In my childhood and young adult years, Grandma’s house was only a couple of miles away from wherever I was living. For the last 15 years, it’s been a little more of a trip, but we always made it. The first Christmas Eve I lived in Panama City, my car broke down on the way to Grandma’s house, and my Uncle Joe drove all the way to DeFuniak Springs to meet me where the tow truck had left me and take me home to Century.

There were only a few times we didn’t go to Grandma’s for the eve. Once in my childhood, we stayed with my paternal grandmother, and just a couple of years ago, as Grandma’s house was being renovated after it was damaged by Hurricane Dennis, Christmas Eve was at my mother’s house.

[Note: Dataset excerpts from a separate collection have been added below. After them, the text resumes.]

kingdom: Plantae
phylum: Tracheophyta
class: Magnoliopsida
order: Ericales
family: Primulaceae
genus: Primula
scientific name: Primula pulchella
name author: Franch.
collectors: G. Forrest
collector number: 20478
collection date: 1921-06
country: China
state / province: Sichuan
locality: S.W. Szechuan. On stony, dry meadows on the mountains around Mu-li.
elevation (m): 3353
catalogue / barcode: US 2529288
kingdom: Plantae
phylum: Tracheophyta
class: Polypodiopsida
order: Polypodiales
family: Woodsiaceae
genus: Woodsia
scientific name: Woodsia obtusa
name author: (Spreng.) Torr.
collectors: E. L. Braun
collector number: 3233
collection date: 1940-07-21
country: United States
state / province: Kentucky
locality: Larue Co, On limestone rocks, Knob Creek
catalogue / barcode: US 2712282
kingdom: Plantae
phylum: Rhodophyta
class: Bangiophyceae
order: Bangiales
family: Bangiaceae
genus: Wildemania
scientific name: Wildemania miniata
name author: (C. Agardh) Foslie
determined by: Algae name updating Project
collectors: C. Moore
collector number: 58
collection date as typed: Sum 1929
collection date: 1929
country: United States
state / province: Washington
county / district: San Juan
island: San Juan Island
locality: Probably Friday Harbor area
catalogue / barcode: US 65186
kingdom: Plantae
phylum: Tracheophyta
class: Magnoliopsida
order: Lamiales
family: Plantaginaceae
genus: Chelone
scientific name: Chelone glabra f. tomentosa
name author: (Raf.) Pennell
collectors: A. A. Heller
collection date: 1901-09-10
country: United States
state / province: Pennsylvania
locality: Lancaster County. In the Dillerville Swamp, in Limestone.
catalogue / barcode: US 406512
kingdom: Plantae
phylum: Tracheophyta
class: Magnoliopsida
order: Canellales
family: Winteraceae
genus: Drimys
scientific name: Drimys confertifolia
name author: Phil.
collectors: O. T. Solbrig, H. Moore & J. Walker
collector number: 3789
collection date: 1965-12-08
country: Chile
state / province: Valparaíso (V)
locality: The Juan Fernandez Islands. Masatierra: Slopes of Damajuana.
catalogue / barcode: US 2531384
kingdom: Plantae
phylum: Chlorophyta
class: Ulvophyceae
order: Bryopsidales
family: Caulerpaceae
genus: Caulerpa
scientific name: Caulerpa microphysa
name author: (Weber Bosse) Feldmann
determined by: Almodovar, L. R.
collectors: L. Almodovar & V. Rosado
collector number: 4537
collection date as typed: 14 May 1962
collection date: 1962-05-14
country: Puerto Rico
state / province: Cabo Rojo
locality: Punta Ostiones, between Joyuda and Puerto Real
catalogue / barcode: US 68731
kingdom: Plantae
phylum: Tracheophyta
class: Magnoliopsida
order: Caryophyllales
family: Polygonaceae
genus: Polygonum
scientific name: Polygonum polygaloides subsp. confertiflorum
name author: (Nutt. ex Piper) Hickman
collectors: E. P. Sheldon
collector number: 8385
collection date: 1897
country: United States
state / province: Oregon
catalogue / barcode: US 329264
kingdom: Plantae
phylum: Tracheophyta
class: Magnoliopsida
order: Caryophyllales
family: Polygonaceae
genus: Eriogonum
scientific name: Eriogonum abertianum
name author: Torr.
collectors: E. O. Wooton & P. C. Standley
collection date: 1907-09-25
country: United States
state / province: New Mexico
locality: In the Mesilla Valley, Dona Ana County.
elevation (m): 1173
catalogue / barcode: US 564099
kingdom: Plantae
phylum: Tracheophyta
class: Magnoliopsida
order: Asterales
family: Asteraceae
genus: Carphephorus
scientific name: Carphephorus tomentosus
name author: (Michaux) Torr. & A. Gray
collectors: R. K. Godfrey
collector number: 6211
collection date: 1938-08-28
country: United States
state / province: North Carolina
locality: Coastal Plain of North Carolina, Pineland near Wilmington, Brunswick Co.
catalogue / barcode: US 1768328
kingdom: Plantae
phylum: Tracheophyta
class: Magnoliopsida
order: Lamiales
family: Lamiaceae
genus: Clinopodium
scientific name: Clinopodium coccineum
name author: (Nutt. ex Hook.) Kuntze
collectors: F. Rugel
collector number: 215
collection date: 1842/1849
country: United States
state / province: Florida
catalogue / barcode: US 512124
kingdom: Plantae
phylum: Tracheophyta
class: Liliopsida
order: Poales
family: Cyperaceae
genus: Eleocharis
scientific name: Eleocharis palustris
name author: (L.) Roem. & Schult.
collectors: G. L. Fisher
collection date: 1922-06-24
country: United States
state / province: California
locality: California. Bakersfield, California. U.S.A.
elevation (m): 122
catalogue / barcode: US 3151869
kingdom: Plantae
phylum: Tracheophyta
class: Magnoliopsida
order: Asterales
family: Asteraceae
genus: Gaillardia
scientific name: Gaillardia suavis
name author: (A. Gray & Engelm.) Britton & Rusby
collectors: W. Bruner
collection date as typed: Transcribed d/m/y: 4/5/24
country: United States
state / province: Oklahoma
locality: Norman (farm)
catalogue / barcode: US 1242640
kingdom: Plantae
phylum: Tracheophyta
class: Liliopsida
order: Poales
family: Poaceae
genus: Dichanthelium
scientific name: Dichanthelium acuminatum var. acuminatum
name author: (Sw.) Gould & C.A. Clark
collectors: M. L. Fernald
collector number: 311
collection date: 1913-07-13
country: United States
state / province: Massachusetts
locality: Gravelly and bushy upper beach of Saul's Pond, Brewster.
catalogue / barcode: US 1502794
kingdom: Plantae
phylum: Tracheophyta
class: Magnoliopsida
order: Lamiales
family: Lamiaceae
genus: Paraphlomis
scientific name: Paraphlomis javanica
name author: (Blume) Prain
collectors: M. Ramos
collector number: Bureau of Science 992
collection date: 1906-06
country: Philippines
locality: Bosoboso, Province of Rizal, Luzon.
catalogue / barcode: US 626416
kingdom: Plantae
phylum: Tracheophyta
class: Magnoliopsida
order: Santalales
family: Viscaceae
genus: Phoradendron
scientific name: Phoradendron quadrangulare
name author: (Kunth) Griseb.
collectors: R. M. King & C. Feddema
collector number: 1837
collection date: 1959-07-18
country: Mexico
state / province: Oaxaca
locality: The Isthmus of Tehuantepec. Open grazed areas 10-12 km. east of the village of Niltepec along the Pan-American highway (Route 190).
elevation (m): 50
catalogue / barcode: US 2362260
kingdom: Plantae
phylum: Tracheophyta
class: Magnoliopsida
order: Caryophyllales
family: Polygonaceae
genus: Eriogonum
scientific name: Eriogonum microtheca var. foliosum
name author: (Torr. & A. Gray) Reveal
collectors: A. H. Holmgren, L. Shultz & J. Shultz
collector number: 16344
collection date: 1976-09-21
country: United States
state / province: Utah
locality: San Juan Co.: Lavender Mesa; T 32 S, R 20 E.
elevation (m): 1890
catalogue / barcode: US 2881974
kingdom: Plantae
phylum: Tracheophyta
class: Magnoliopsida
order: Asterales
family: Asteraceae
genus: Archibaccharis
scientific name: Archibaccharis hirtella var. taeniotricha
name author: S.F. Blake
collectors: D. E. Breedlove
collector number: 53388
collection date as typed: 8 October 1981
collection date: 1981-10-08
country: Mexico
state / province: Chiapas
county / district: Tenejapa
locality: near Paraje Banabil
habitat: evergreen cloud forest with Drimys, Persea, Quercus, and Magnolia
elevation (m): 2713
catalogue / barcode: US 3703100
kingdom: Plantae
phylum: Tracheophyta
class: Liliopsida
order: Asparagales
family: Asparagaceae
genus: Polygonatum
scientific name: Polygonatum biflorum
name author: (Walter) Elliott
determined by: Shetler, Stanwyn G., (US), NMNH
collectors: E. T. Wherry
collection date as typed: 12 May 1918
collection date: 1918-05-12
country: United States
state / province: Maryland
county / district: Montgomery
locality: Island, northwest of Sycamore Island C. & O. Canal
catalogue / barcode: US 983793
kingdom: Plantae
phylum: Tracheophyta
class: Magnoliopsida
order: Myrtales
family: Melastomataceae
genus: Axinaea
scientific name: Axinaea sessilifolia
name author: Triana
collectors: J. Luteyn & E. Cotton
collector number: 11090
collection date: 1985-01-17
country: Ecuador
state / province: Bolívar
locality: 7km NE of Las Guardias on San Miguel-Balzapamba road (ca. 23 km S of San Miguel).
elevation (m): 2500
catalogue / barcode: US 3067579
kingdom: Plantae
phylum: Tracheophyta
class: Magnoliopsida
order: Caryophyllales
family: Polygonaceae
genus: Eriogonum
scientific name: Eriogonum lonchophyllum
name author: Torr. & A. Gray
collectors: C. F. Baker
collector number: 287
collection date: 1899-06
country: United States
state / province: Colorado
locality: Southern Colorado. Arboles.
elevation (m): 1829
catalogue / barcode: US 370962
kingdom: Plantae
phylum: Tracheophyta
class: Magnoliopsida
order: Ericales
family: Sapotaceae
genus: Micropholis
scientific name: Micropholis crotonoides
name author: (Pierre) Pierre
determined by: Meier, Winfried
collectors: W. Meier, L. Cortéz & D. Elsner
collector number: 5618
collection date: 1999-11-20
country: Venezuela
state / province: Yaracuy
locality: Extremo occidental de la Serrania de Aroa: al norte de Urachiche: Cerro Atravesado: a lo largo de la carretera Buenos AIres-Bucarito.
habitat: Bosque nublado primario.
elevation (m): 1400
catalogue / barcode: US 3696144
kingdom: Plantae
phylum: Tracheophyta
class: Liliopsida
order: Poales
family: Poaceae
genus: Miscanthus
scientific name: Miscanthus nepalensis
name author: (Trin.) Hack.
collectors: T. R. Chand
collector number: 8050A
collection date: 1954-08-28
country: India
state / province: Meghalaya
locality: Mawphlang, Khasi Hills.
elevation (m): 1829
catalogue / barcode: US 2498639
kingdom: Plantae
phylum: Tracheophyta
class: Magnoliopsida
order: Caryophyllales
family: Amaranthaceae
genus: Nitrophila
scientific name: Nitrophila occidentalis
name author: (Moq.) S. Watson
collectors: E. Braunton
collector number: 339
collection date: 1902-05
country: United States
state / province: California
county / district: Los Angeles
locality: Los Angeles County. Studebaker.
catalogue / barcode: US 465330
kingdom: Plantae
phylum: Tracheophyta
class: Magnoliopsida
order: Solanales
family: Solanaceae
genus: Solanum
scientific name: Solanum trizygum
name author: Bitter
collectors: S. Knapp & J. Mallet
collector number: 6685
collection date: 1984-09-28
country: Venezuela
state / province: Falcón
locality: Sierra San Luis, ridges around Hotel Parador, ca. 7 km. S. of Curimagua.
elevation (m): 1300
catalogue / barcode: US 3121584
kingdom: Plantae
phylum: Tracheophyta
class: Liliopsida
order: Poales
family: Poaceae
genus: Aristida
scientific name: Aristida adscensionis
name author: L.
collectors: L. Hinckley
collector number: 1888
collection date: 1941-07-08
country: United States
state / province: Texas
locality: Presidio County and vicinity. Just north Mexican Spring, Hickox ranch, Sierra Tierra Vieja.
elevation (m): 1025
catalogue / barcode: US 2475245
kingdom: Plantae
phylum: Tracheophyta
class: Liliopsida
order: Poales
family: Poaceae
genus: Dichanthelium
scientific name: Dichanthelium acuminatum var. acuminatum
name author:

We even spent Christmas Eve at Grandma’s house one year when she was off visiting my cousins in Hawaii. A freak cold snap froze the pipes in an old house we lived in, so we carted the presents to her house, and we stayed the night there. I recall putting together toys for my toddling little boy with the help of my sister and brother-in-law.

No one lives in Grandma’s house these days. She left us before the spring came, after a long and difficult illness. Her little Scarlett O’Hara and Rhett Butler ornaments hang on our family tree this year.

We’ll take pictures, and we’ll think of her.

Peace.

1 comment:

Donna Williams said...

What beautiful and precious memories you have of your sweet grandma. I wish I could have met her, but I do feel that I know her through the legacy of love she has instilled in you and Debra. God bless you and yours this Christmas Season. I plan on celebrating parts of it with you!